Text segment:

====

What we're left with is a very chalky tournament -- President Obama got 14 of 16 for those of you scoring at home, the same as the committee did based on higher seeds advancing -- that could give us four No. 1 seeds in the Final Four for a second straight year, although it's just as likely that a No. 2 and a No. 3 will sneak in there someplace.

In short, the NCAA tournament is looking more and more like the BCS every year. If the committee chooses to listen to the whining coaches and the TV network guys who are in bed with the big six conferences we'll soon have a tournament with 128 teams that will include every team from the BCS leagues and won't have room for teams like American, Morehead State and Cal-State Northridge, who may not have won their first round games but certainly left an indelible impression on this year's tournament.

The way the committee thinks may have been inadvertently summed up by Mike Slive, this year's chairman, when he was asked why the last two at-large teams into the field couldn't be sent to the god-awful play-in game instead of the last two automatic bid qualifiers.

"It's been discussed," Slive said (yeah, sure for five minutes?) "but in the end we want to give credit to stronger teams for their performances."

Otherwise put, to heck with you little guys, get on the plane to Dayton and be glad of it.

Oh well, the tournament is never going to be perfect. The TV timeouts will continue to get longer and longer and the 20-minute halftimes will take about 22 minutes. The best games the first two weeks will end after midnight in the eastern time zone and the press conference moderators will continue to refer to players as "student-athletes," every time they open their mouths. The guy in Philadelphia did it nine times in under two minutes after a first-round game, which may be a new record.

But there is still a lot of good basketball if you can put up with all the pretentiousness and anti-perspirant commercials surrounding it. Siena's win over Ohio State was worth staying up very late for, and so was UCLA's last-second escape from VCU. This weekend should produce plenty of drama, although most of the games will be dominated by future NBA players as opposed to, well, student-athletes. But that's okay too -- we all know what the truth of this tournament is no matter how often the committee tries to tell us that the Emperor's new clothes look fantastic.

====

Saved data entries
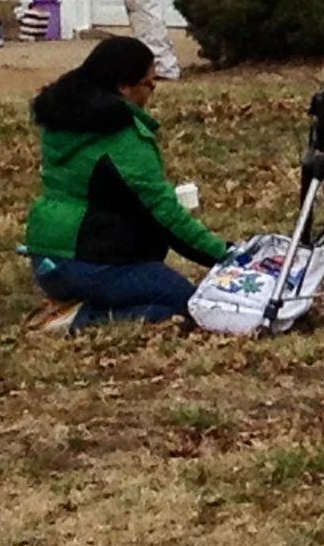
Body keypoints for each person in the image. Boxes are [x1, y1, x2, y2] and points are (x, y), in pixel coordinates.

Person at [22, 36, 231, 334]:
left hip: (46, 258)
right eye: (149, 84)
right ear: (123, 86)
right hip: (88, 263)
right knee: (185, 302)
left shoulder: (62, 121)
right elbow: (165, 214)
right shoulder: (123, 138)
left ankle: (70, 300)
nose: (151, 94)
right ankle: (79, 319)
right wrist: (224, 255)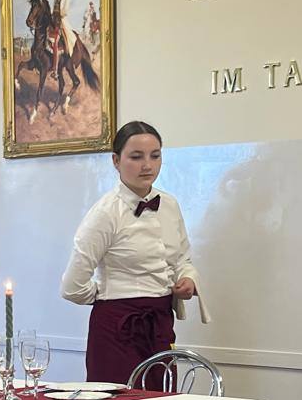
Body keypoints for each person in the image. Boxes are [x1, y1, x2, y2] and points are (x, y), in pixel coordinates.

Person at [60, 120, 199, 383]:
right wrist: (111, 295)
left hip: (160, 324)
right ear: (116, 160)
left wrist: (188, 279)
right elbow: (71, 287)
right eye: (136, 157)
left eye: (155, 156)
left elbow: (183, 259)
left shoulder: (170, 205)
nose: (147, 165)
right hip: (116, 329)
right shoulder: (105, 213)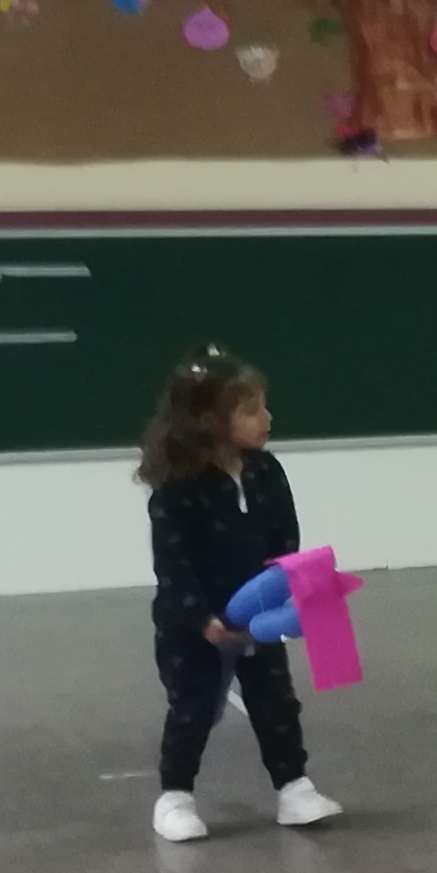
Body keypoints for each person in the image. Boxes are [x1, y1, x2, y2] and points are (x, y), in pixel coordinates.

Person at [139, 347, 344, 841]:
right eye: (251, 410)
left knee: (275, 700)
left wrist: (284, 600)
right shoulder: (177, 486)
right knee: (193, 707)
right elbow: (172, 564)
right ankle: (175, 797)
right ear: (210, 420)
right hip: (193, 624)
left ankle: (293, 787)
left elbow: (285, 541)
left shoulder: (265, 472)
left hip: (257, 615)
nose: (266, 419)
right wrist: (203, 619)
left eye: (263, 407)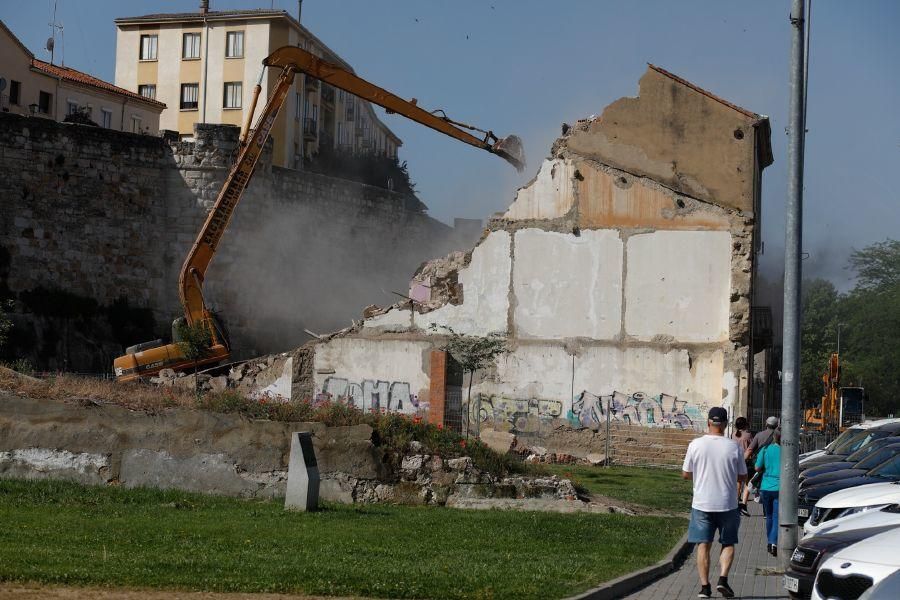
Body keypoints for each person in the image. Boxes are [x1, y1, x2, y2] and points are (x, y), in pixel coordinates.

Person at [683, 407, 747, 599]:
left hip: (702, 503)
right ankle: (723, 579)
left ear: (708, 423)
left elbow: (686, 474)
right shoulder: (733, 446)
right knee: (728, 543)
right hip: (728, 503)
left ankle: (704, 587)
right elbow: (743, 475)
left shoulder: (695, 444)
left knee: (703, 545)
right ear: (726, 424)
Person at [742, 416, 778, 510]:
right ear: (777, 425)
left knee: (749, 483)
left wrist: (742, 461)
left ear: (766, 424)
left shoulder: (759, 435)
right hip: (772, 465)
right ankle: (766, 510)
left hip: (759, 463)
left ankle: (744, 505)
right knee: (766, 485)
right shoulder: (779, 436)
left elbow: (750, 449)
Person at [756, 428, 782, 556]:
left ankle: (769, 541)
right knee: (777, 516)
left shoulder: (765, 449)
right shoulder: (786, 452)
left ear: (774, 437)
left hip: (765, 487)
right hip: (779, 487)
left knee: (769, 515)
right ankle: (773, 543)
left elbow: (757, 467)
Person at [733, 416, 753, 516]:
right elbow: (752, 447)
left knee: (738, 483)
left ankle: (736, 503)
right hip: (746, 461)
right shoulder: (748, 435)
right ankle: (744, 504)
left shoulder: (733, 435)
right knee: (747, 483)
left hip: (736, 461)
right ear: (745, 424)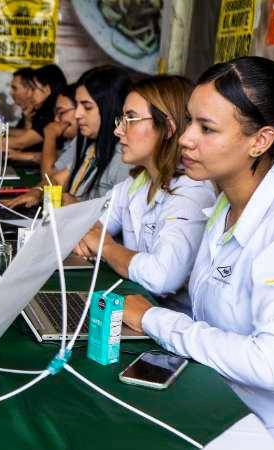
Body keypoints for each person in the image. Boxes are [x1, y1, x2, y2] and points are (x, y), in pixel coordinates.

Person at [120, 56, 274, 449]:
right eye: (190, 121)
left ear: (260, 140)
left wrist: (155, 321)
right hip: (225, 412)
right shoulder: (223, 207)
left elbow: (271, 364)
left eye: (206, 128)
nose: (185, 139)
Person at [71, 75, 214, 300]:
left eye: (131, 118)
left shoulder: (193, 191)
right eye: (122, 119)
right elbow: (89, 224)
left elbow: (161, 277)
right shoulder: (137, 183)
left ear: (167, 127)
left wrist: (106, 247)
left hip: (169, 319)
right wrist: (88, 235)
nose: (118, 131)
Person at [3, 65, 135, 207]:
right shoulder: (90, 143)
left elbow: (118, 220)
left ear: (110, 107)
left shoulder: (125, 156)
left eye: (87, 107)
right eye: (77, 105)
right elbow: (59, 178)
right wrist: (37, 191)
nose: (78, 114)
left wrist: (78, 207)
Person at [0, 64, 67, 160]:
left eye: (34, 89)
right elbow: (25, 134)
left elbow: (20, 142)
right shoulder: (43, 110)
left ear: (47, 90)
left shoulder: (50, 114)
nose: (30, 94)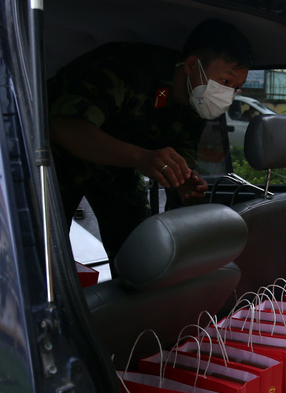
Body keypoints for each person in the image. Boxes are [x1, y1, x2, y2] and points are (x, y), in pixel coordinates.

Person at [49, 18, 253, 262]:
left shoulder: (196, 98)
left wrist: (181, 179)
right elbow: (66, 127)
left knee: (139, 255)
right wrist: (141, 157)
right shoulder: (125, 67)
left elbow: (183, 146)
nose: (228, 94)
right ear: (191, 65)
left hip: (119, 167)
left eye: (236, 87)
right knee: (45, 252)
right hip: (52, 162)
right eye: (225, 81)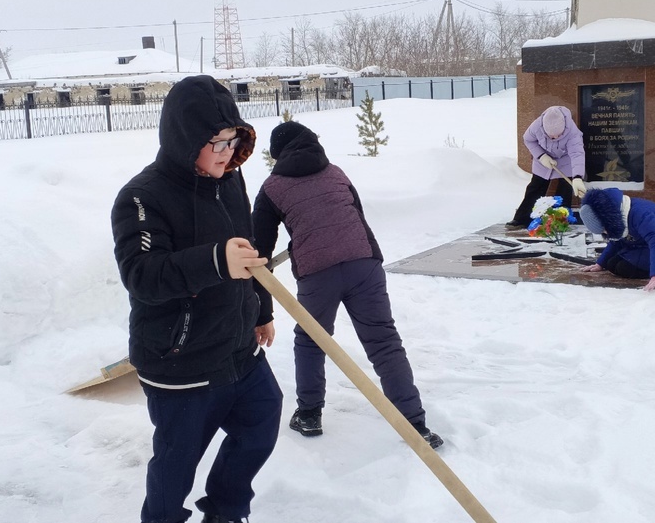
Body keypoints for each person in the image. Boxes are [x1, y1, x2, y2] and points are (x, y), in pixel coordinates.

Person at [110, 75, 282, 523]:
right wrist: (214, 261)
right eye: (216, 142)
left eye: (233, 140)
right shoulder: (141, 197)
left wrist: (260, 310)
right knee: (176, 463)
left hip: (238, 347)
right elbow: (142, 276)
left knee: (260, 423)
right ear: (186, 140)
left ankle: (225, 512)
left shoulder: (229, 182)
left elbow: (248, 253)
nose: (227, 152)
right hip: (180, 360)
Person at [251, 121, 443, 450]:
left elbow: (259, 256)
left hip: (317, 273)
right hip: (363, 263)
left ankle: (309, 414)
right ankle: (415, 424)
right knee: (384, 342)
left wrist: (261, 311)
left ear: (278, 155)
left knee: (312, 341)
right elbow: (356, 217)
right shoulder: (336, 172)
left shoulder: (271, 188)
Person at [579, 187, 655, 292]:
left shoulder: (639, 214)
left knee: (623, 268)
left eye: (604, 229)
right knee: (611, 264)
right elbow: (616, 241)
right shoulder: (617, 213)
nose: (605, 233)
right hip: (643, 243)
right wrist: (600, 263)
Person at [507, 106, 587, 227]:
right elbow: (528, 139)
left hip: (565, 161)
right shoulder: (537, 126)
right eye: (550, 135)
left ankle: (560, 221)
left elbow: (577, 154)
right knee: (535, 188)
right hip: (543, 160)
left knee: (564, 190)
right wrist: (541, 156)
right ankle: (522, 218)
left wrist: (577, 177)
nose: (553, 138)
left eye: (557, 135)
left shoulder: (572, 132)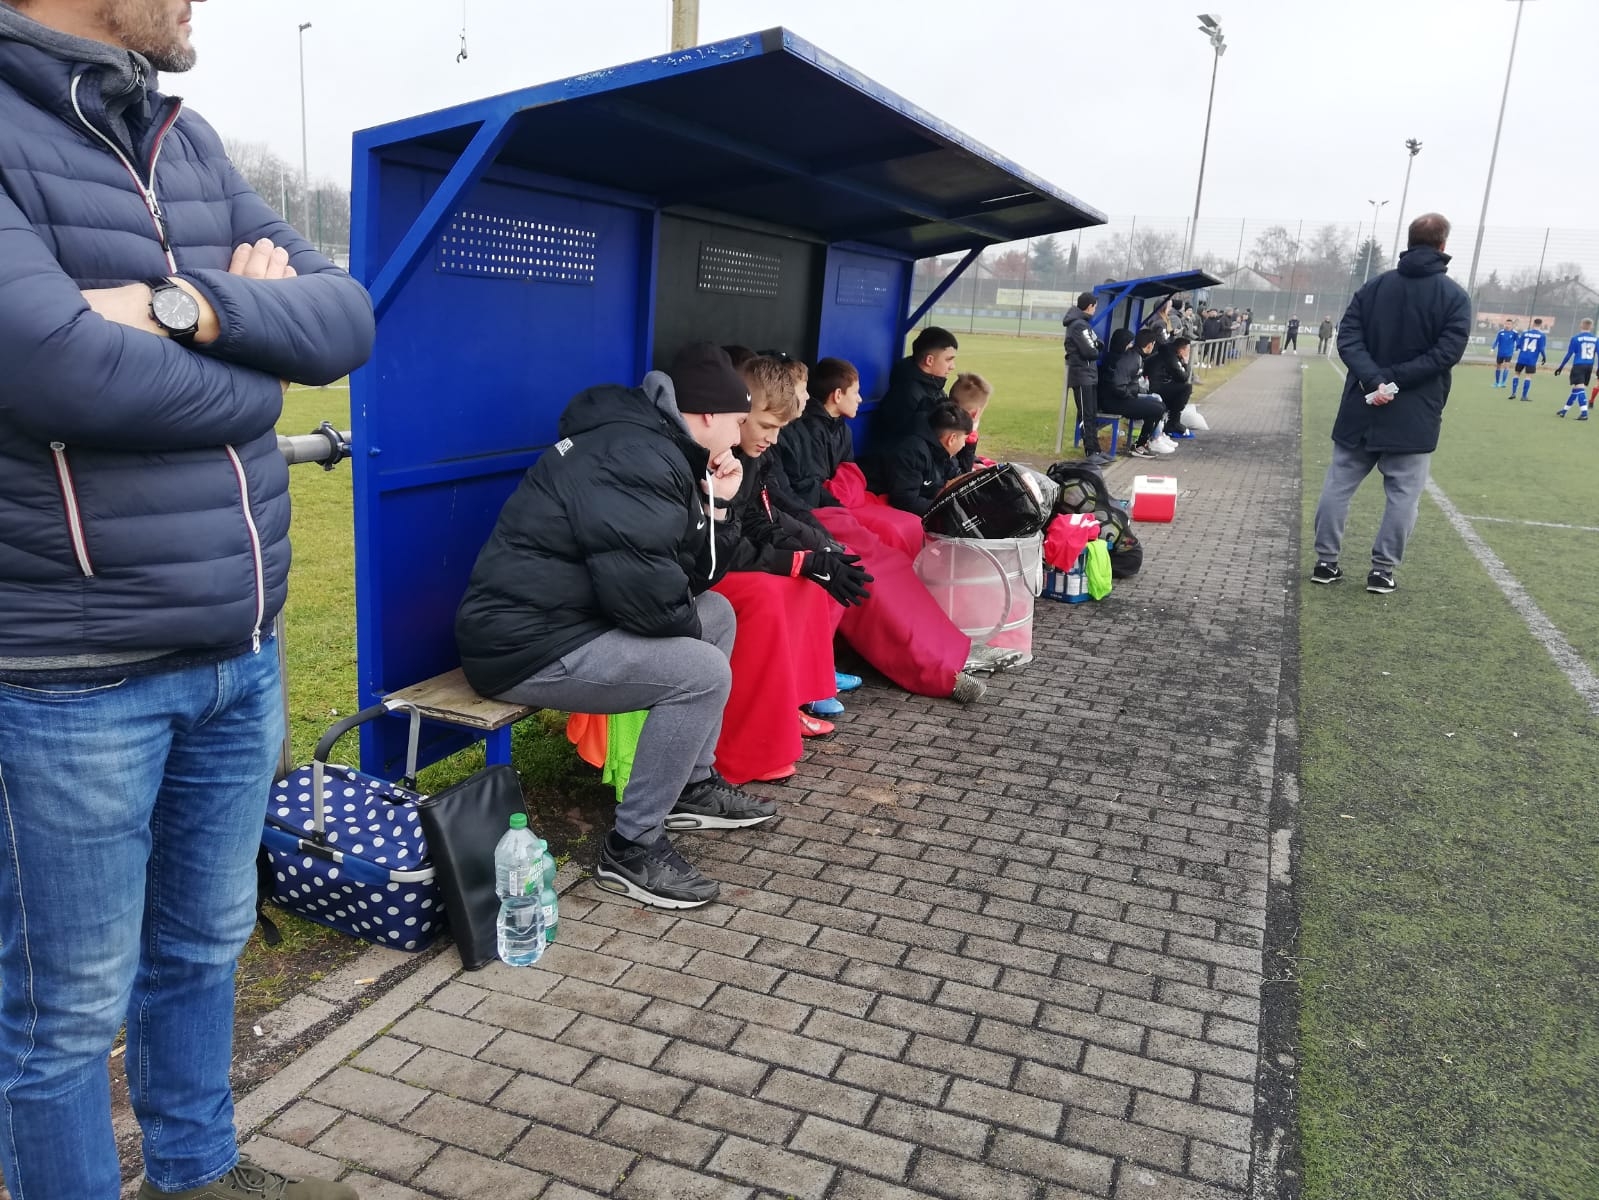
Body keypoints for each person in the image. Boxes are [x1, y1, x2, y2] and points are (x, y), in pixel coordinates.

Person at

====

Exercise goal: In the passage on the NCAA tournament, how many times did the press conference moderator in Philadelphia say "student-athletes" after a first-round game?

Output of the exercise: Nine times in under two minutes.